Voice Implementation Notes
These are the lessons that tend to matter most when you move from a prototype to real phone calls.
- Twilio strips query parameters from WebSocket stream URLs. If you need per-call routing, encode it in the path like
/voice/ws/reminder or /voice/ws/followup, then pass the parsed value into your Durable Object with headers.
- TwiML is XML, so any URL you interpolate into it must be escaped correctly. Unescaped special characters can break the TwiML response.
- Twilio sends
connected and start separately. The start event carries streamSid, and you need that before you can send audio back.
- OpenAI can begin returning audio before Twilio has finished startup. Buffer outbound audio until the
start event arrives, then flush it.
- Attach Twilio WebSocket listeners before doing database work or other async setup. Early
connected or start frames are easy to miss if you wait too long.
- Avoid using
waitUntil() as the main wrapper around the live WebSocket session. Let the WebSocket lifecycle keep the Durable Object active, and reserve background work for side effects like logging.
- Native function calling is much more reliable than trying to regex-parse spoken confirmations after the call.
- Keep the prompt focused on the conversation goal, then put exact field requirements into the tool schema.
- If you need a very stable opening, reinforce it with the first-turn
response.create instruction in addition to the session prompt.
- Keep a raw ordered transcript plus the structured tool payload. That combination makes debugging much easier than relying on only one or the other.
Realtime Tuning
- Phone audio usually needs server VAD tuning. Values around
0.55 to 0.65 for threshold and roughly 400 to 650 ms for silence_duration_ms are good starting points, but you should test against your own callers and background noise.

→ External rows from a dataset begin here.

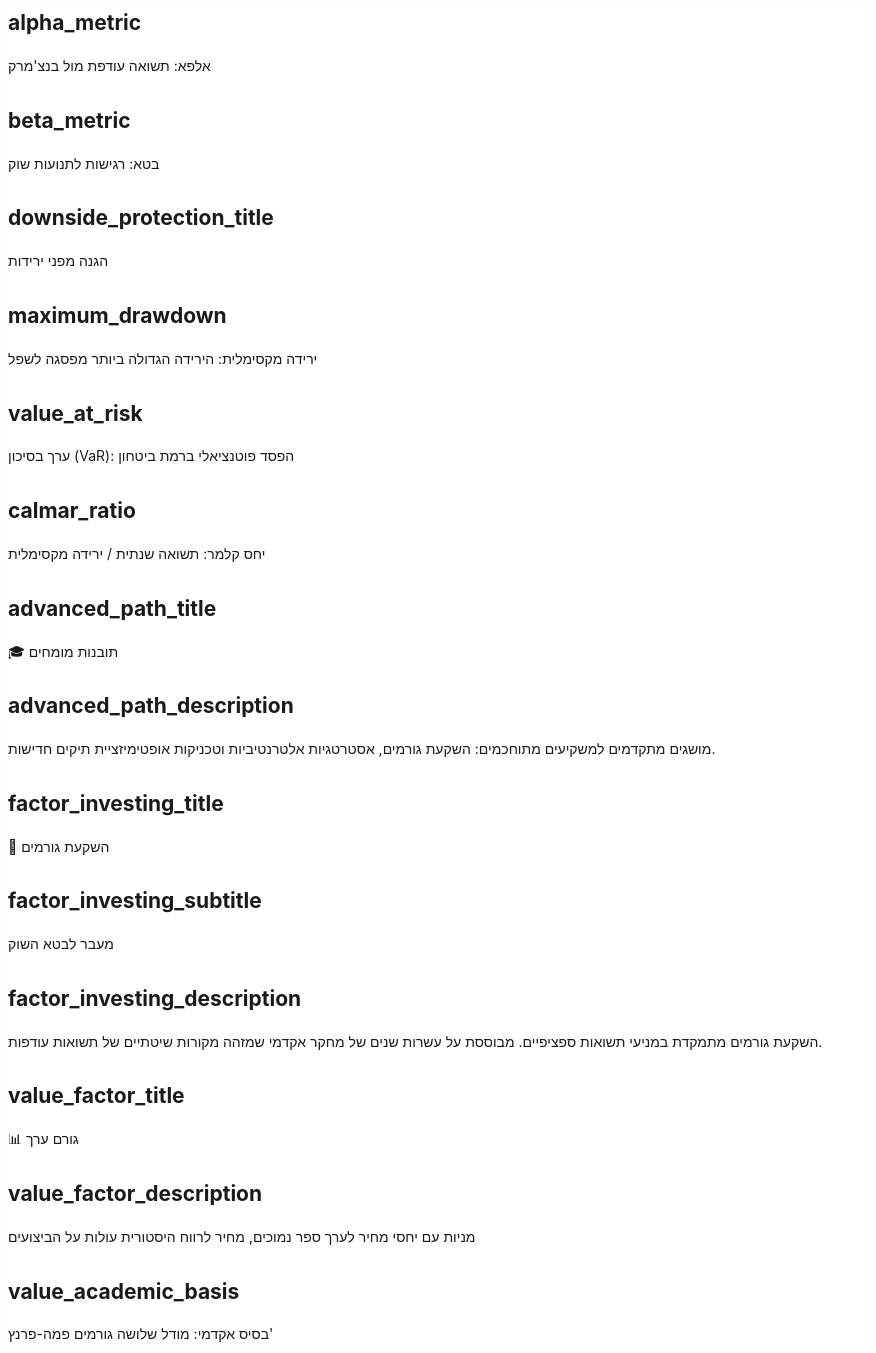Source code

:## alpha_metric
אלפא: תשואה עודפת מול בנצ'מרק

## beta_metric
בטא: רגישות לתנועות שוק

## downside_protection_title
הגנה מפני ירידות

## maximum_drawdown
ירידה מקסימלית: הירידה הגדולה ביותר מפסגה לשפל

## value_at_risk
ערך בסיכון (VaR): הפסד פוטנציאלי ברמת ביטחון

## calmar_ratio
יחס קלמר: תשואה שנתית / ירידה מקסימלית

## advanced_path_title
🎓 תובנות מומחים

## advanced_path_description
מושגים מתקדמים למשקיעים מתוחכמים: השקעת גורמים, אסטרטגיות אלטרנטיביות וטכניקות אופטימיזציית תיקים חדישות.

## factor_investing_title
🔬 השקעת גורמים

## factor_investing_subtitle
מעבר לבטא השוק

## factor_investing_description
השקעת גורמים מתמקדת במניעי תשואות ספציפיים. מבוססת על עשרות שנים של מחקר אקדמי שמזהה מקורות שיטתיים של תשואות עודפות.

## value_factor_title
📊 גורם ערך

## value_factor_description
מניות עם יחסי מחיר לערך ספר נמוכים, מחיר לרווח היסטורית עולות על הביצועים

## value_academic_basis
בסיס אקדמי: מודל שלושה גורמים פמה-פרנץ'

- If the assistant is too eager, it will interrupt callers or react to noise. If it is too conservative, it will feel sluggish and miss short replies.
- Model upgrades can change behavior. Re-test greeting stability, interruption behavior, and tool timing when you change Realtime models.
Security And Logging
- Validate
X-Twilio-Signature on both the inbound webhook and the WebSocket upgrade request.
- Persist key milestones like webhook accepted, stream started, first audio sent, tool called, and call closed.
- Keep transcript and debug logs separate from the final call record so you can inspect failures without rewriting the main table shape.